September 30, 2016

Years after former state drug lab chemist Annie Dookhan was discovered falsifying evidence, thousands of cases still remain unresolved. The ACLU has spent that time seeking justice for Dookhan's victims, including our most recent filing before the Supreme Judicial Court asking for the 24,000 cases to be vacated. Slate's Mark Joseph Stern reported on how the scandal has progressed and what needs to happen next.

Annie Dookhan’s goal was simple: Get drug users “off the street” and into prison. Dookhan took pride in her work at a state forensics drug lab, where she tested evidence seized from alleged drug offenders to determine whether the substances were illegal. But Dookhan was more interested in imprisoning defendants than discovering whether they were actually guilty. So she falsified tens of thousands of reports, often marking results as “positive” without testing a substance. When whistleblowers reported Dookhan, the lab silenced them, then covered up her misconduct and allowed her to continue her work. Over her nine-year career, Dookhan tainted the convictions of tens of thousands of people—most of them poor, a majority of them charged with mere possession and then coerced into plea deals.
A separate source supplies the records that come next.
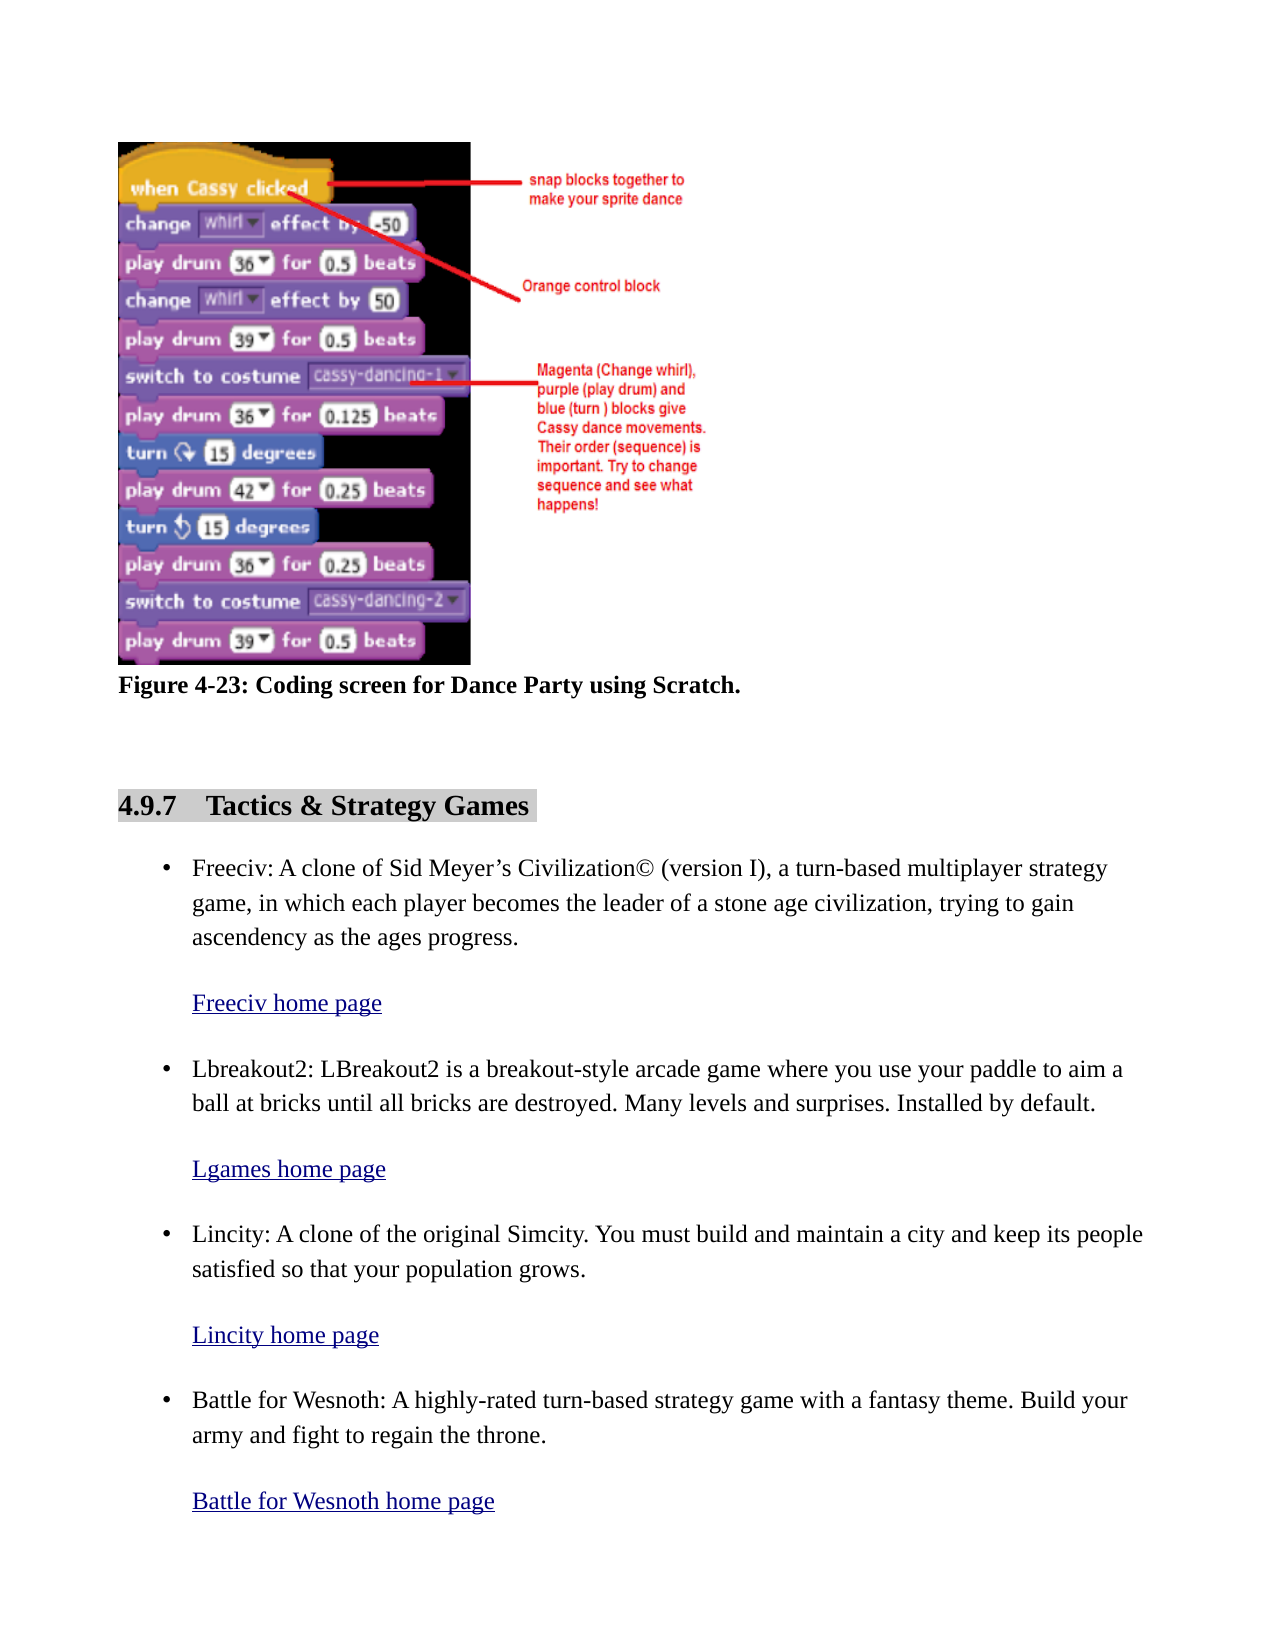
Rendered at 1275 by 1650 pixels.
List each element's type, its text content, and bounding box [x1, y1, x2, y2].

text Figure 4-23: Coding screen for Dance Party using Scratch. [118, 118, 1157, 699]
list Battle for Wesnoth home page [162, 1486, 1157, 1514]
list Lbreakout2: LBreakout2 is a breakout-style arcade game where you use your paddle to aim a ball at bricks until all bricks are destroyed. Many levels and surprises. Installed by default. [162, 1054, 1157, 1117]
picture [118, 142, 714, 665]
list Battle for Wesnoth: A highly-rated turn-based strategy game with a fantasy theme. Build your army and fight to regain the throne. [162, 1386, 1157, 1449]
list Lgames home page [162, 1154, 1157, 1183]
list Lincity: A clone of the original Simcity. You must build and maintain a city and keep its people satisfied so that your population grows. [162, 1219, 1157, 1283]
subtitle 4.9.7 Tactics & Strategy Games [118, 788, 1157, 822]
list Lincity home page [162, 1320, 1157, 1348]
list Freeciv home page [162, 988, 1157, 1017]
list Freeciv: A clone of Sid Meyer’s Civilization© (version I), a turn-based multiplayer strategy game, in which each player becomes the leader of a stone age civilization, trying to gain ascendency as the ages progress. [162, 853, 1157, 951]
A series of rulings by Massachusetts’ highest court has helped some of these “Dookhan defendants” overturn their wrongful convictions. But 24,391 of them remain unaided, some still in prison or on parole, others denied housing and employment on account of their criminal records. A sizable number have already been deported. The Massachusetts court has found that each of these defendants has a right to a hearing—yet by one estimate, appealing the remaining convictions case-by-case would take 48 years and stretch the public defenders’ resources to a breaking point. How, then, can the state possibly restore justice to these 24,391 defendants convicted on the basis of potentially falsified evidence?

The American Civil Liberties Union has an idea: Overturn their convictions. Every single one of them. Immediately.